### Directive
Answer these questions from the passage on indemnity costs below.
(a) On what date did the solicitors for the first and second defendants send the letter to the solicitors for the plaintiff?
(b) What did that letter set out first?
(c) By way of what, among other things, does the letter say the plaintiff's claim is doomed to fail?

### Passage to read
+-------+
Claim by First and Second Defendants

Indemnity Costs

  1. On 12 June 2013, the solicitors for the first and second defendants sent to the solicitors for the plaintiff a letter by way of a Calderbank offer.

  1. That letter first set out a background factual summary. It then included a number of paragraphs dealing with liability. Those paragraphs were in the following form:

"Liability
15. The plaintiff's claim is doomed to fail by way of, inter alia, advocate's immunity.
16. We refer to the principles laid down in D'Orta-Ekenaike v Victoria Legal Aid [2005] HCA 12; (2005) 223 CLR 1 and Donnellan v Woodland [2012] NSWCA 433, specifically that advocate's immunity extends to solicitors acting in litigation into the solicitor's negligent conduct (negligence is not admitted by the defendants) falls within the scope of the immunity, namely, whether the work out of court leads to a decision affecting the conduct of the case in court [D'Orta Ekenaike at 90-91; Donnellan at 172].
+-------+
### Extracted material
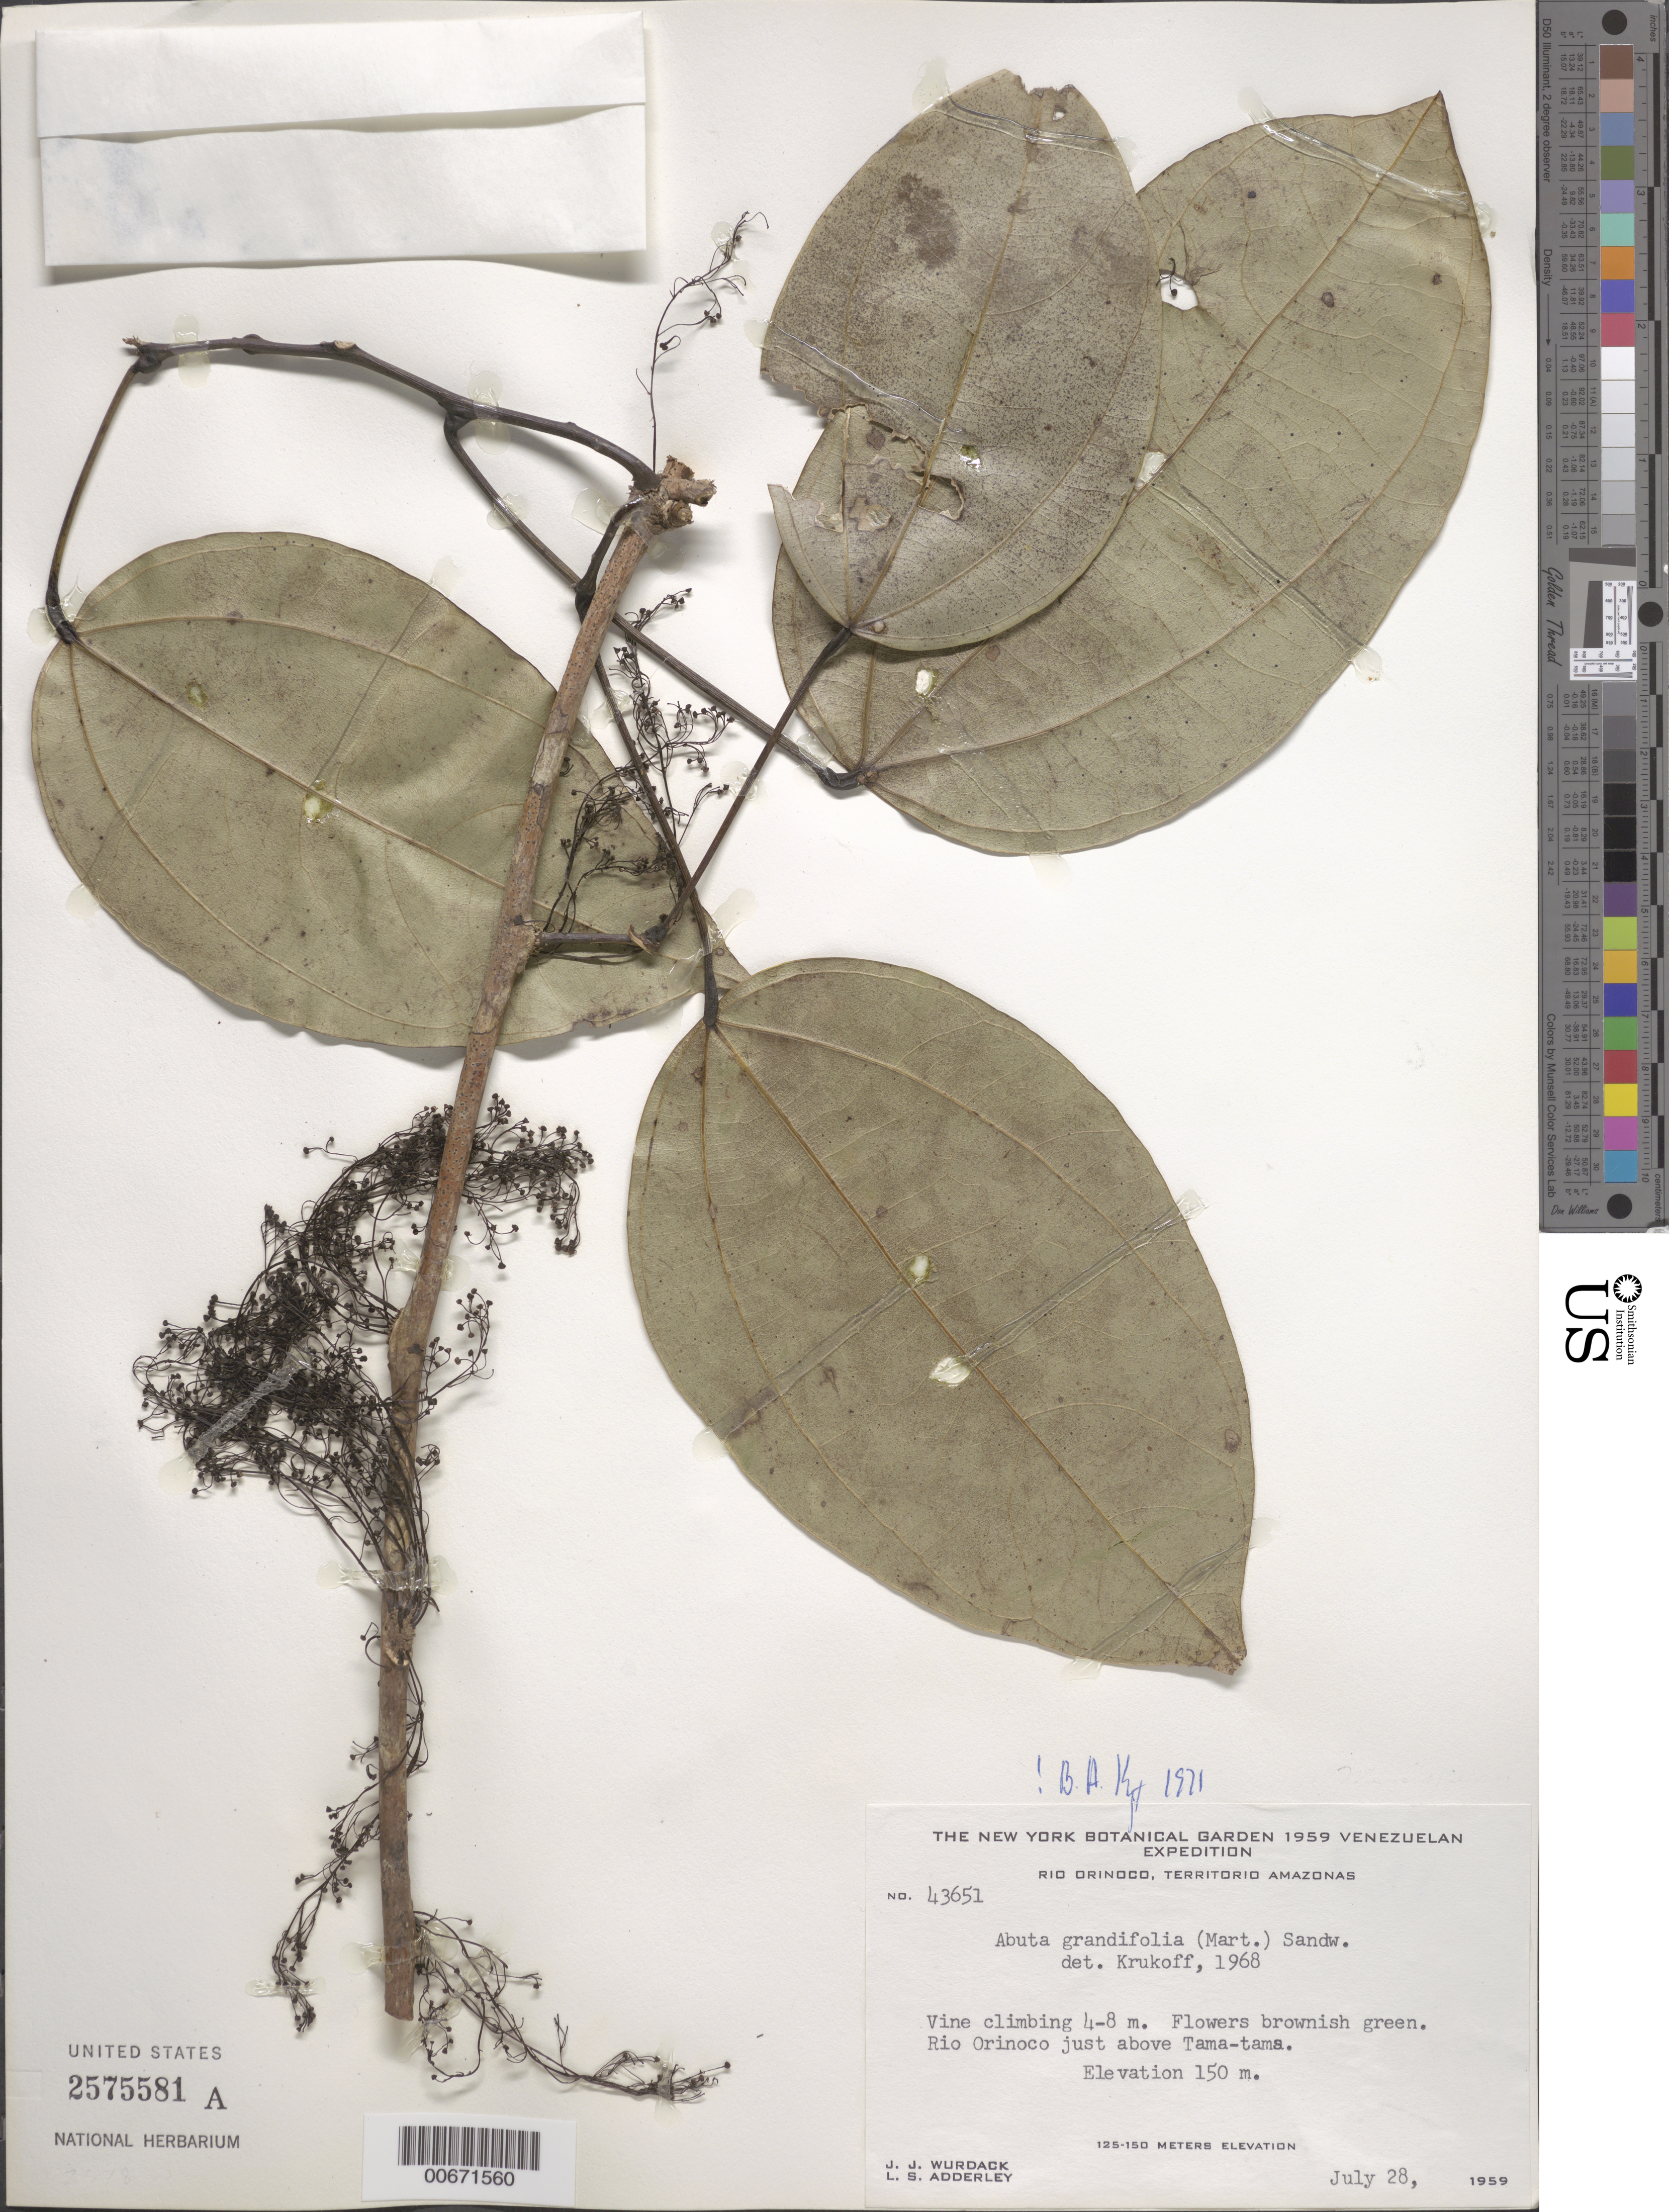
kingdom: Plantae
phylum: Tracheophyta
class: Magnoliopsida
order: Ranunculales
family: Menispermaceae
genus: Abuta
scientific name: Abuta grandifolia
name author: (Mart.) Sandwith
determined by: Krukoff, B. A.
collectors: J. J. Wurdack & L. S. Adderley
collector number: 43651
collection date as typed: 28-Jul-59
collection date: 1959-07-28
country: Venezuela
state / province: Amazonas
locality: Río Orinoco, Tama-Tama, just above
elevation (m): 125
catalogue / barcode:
+-------+
### Answer to the exercise
(a) 12 June 2013.
(b) A background factual summary.
(c) Advocate's immunity.